INSTRUCTIONS FOR THE TASK: All entries should be copied exactly; the pictures stay out.

RECORDS PROVIDED:

= = = = = = =

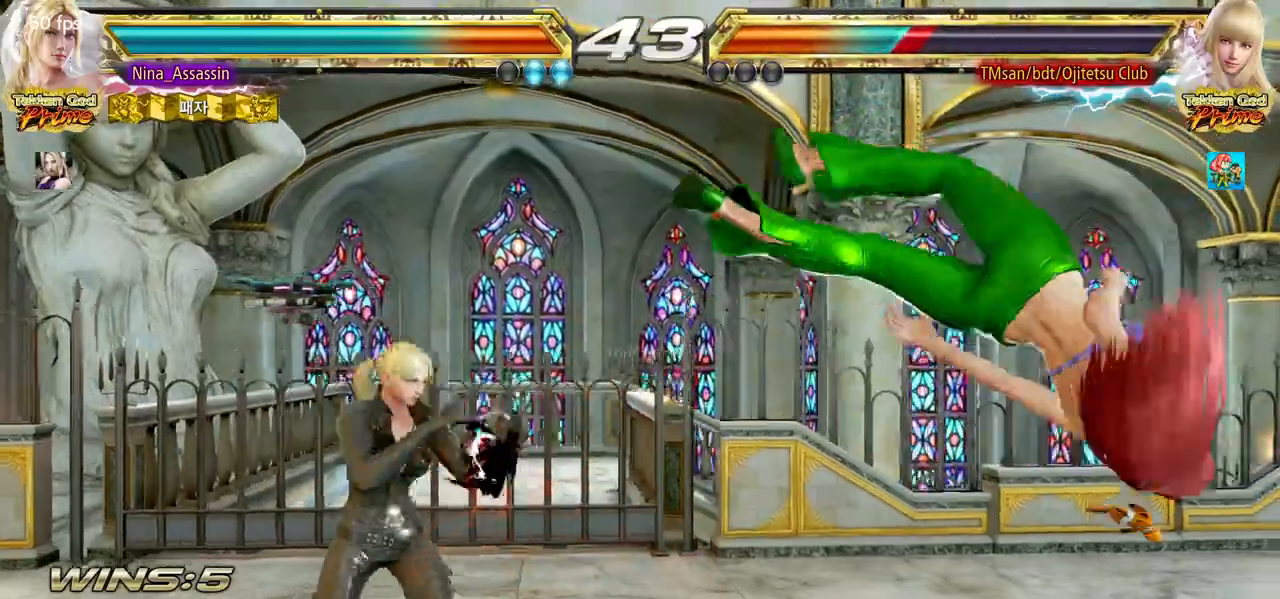
{"dt_ms": 500, "buttons": [], "left_stick": "center", "events": [[50, "left_stick", "center"], [117, "left_stick", "right"], [250, "CROSS", "down"], [250, "left_stick", "down-right"], [350, "CROSS", "up"], [367, "TRIANGLE", "down"], [417, "left_stick", "center"], [450, "TRIANGLE", "up"]]}
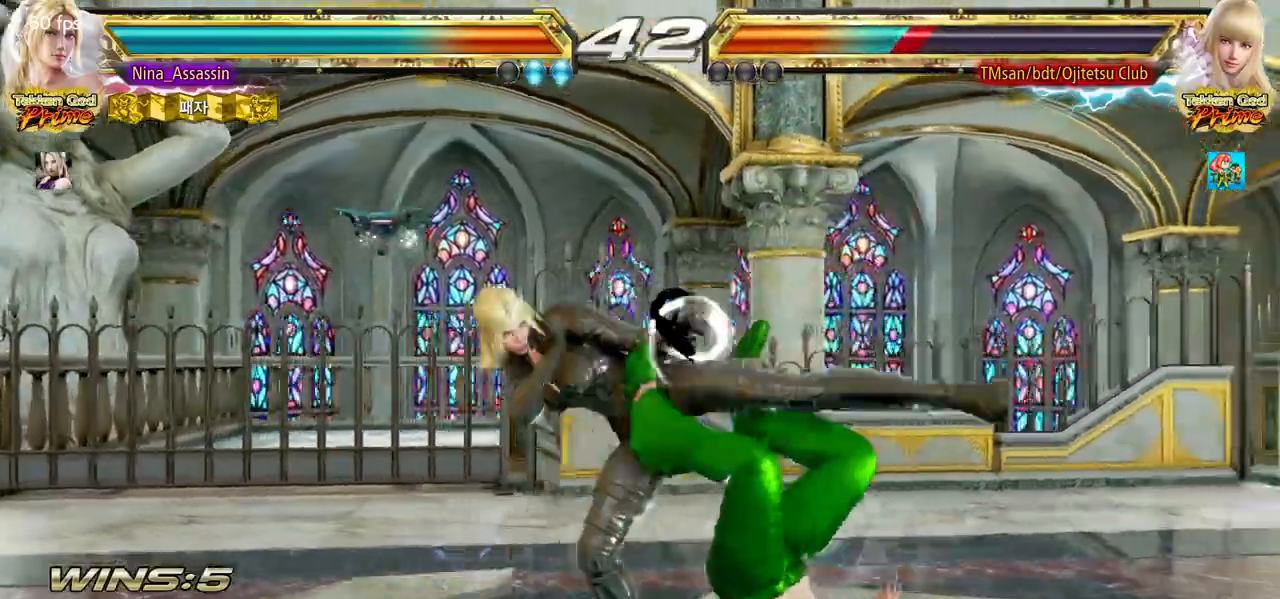
{"dt_ms": 500, "buttons": [], "left_stick": "right", "events": [[50, "left_stick", "right"]]}
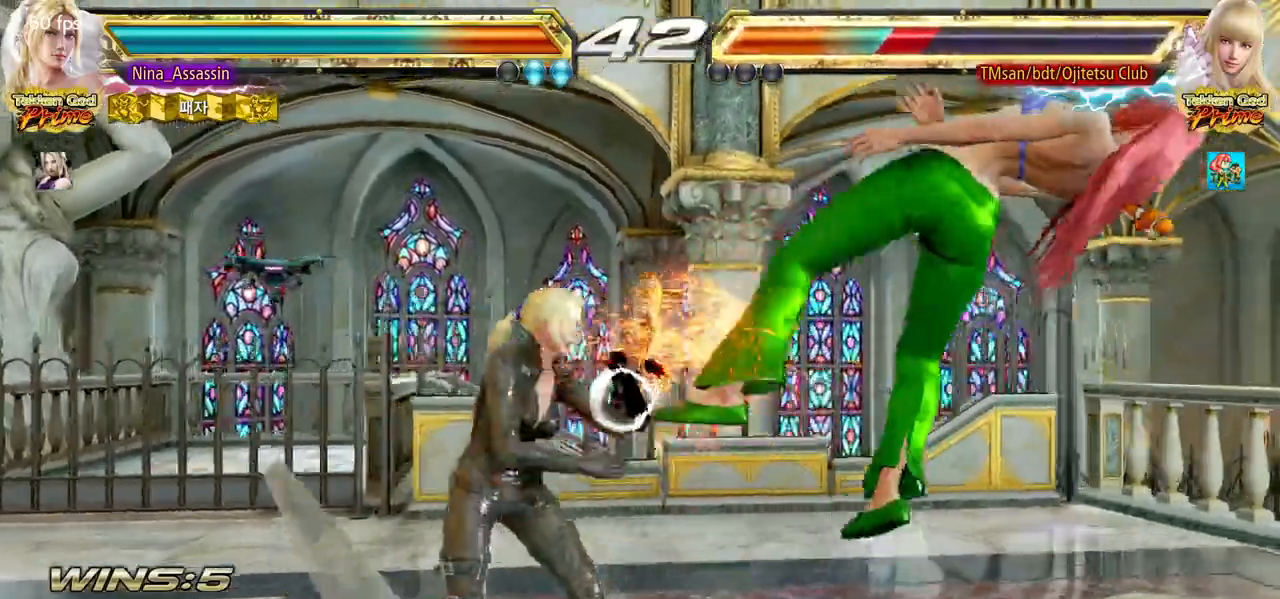
{"dt_ms": 1000, "buttons": [], "left_stick": "right"}
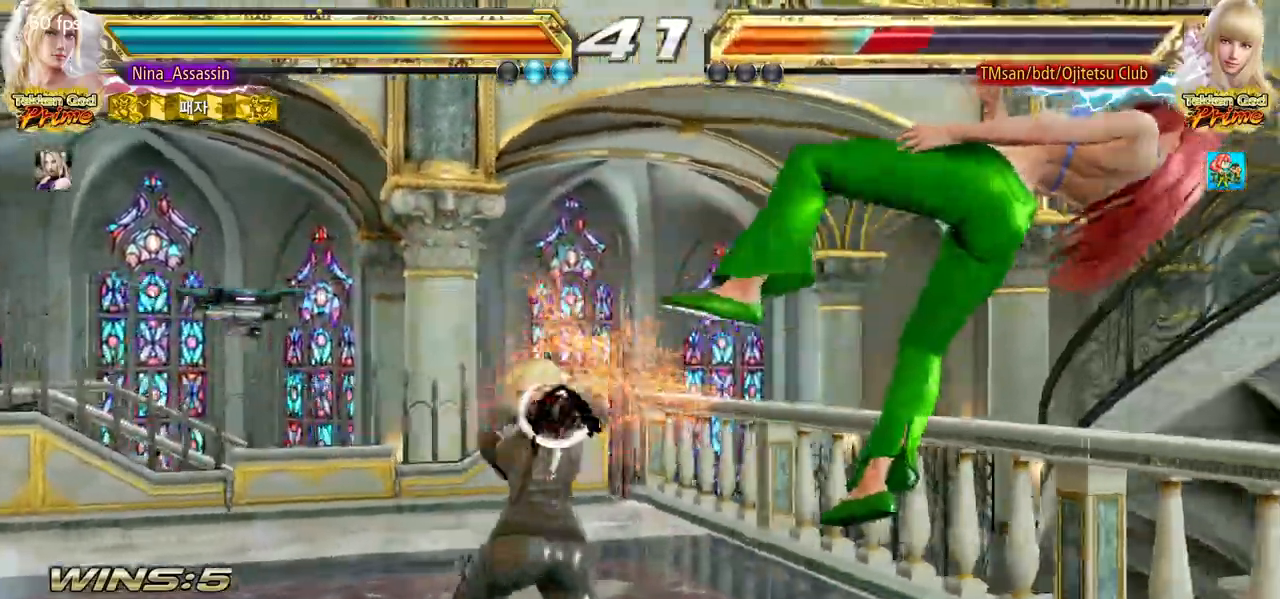
{"dt_ms": 500, "buttons": [], "left_stick": "center", "events": [[100, "left_stick", "center"]]}
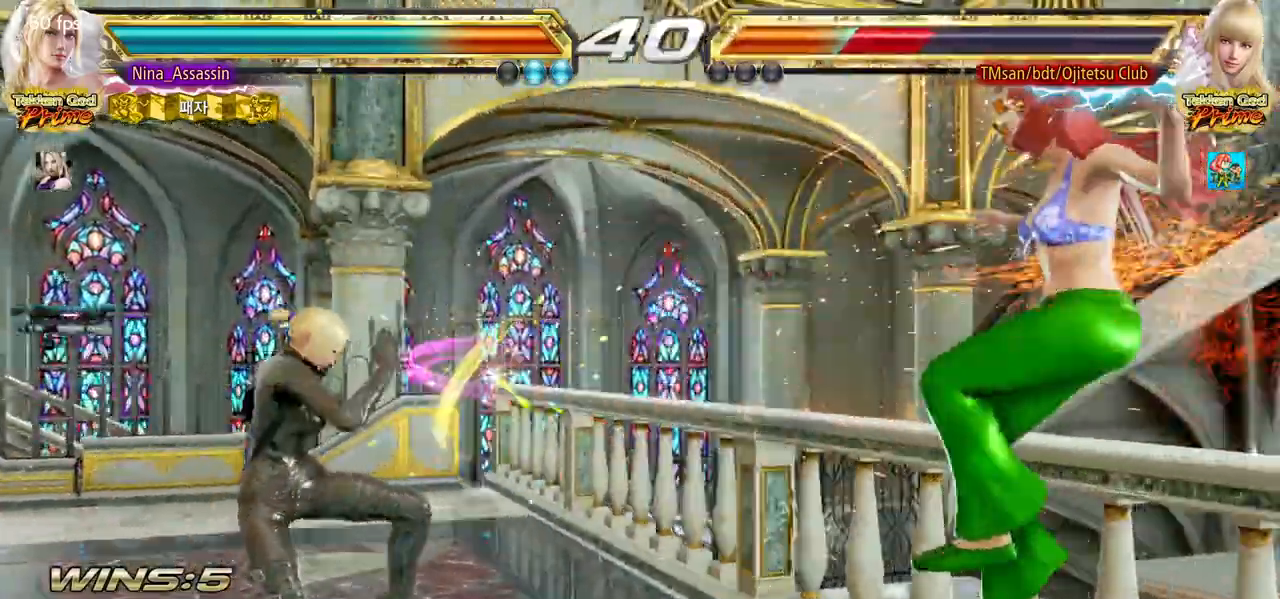
{"dt_ms": 500, "buttons": ["TRIANGLE"], "left_stick": "center", "events": [[83, "left_stick", "right"], [133, "left_stick", "center"], [217, "left_stick", "right"], [283, "left_stick", "center"], [333, "left_stick", "down-right"], [367, "CROSS", "down"], [433, "CROSS", "up"], [467, "TRIANGLE", "down"], [467, "left_stick", "center"]]}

= = = = = = =

THE ANSWER:
{"dt_ms": 500, "buttons": [], "left_stick": "center", "events": [[50, "left_stick", "center"], [117, "left_stick", "right"], [250, "CROSS", "down"], [250, "left_stick", "down-right"], [350, "CROSS", "up"], [367, "TRIANGLE", "down"], [417, "left_stick", "center"], [450, "TRIANGLE", "up"]]}
{"dt_ms": 500, "buttons": [], "left_stick": "right", "events": [[50, "left_stick", "right"]]}
{"dt_ms": 1000, "buttons": [], "left_stick": "right"}
{"dt_ms": 500, "buttons": [], "left_stick": "center", "events": [[100, "left_stick", "center"]]}
{"dt_ms": 500, "buttons": ["TRIANGLE"], "left_stick": "center", "events": [[83, "left_stick", "right"], [133, "left_stick", "center"], [217, "left_stick", "right"], [283, "left_stick", "center"], [333, "left_stick", "down-right"], [367, "CROSS", "down"], [433, "CROSS", "up"], [467, "TRIANGLE", "down"], [467, "left_stick", "center"]]}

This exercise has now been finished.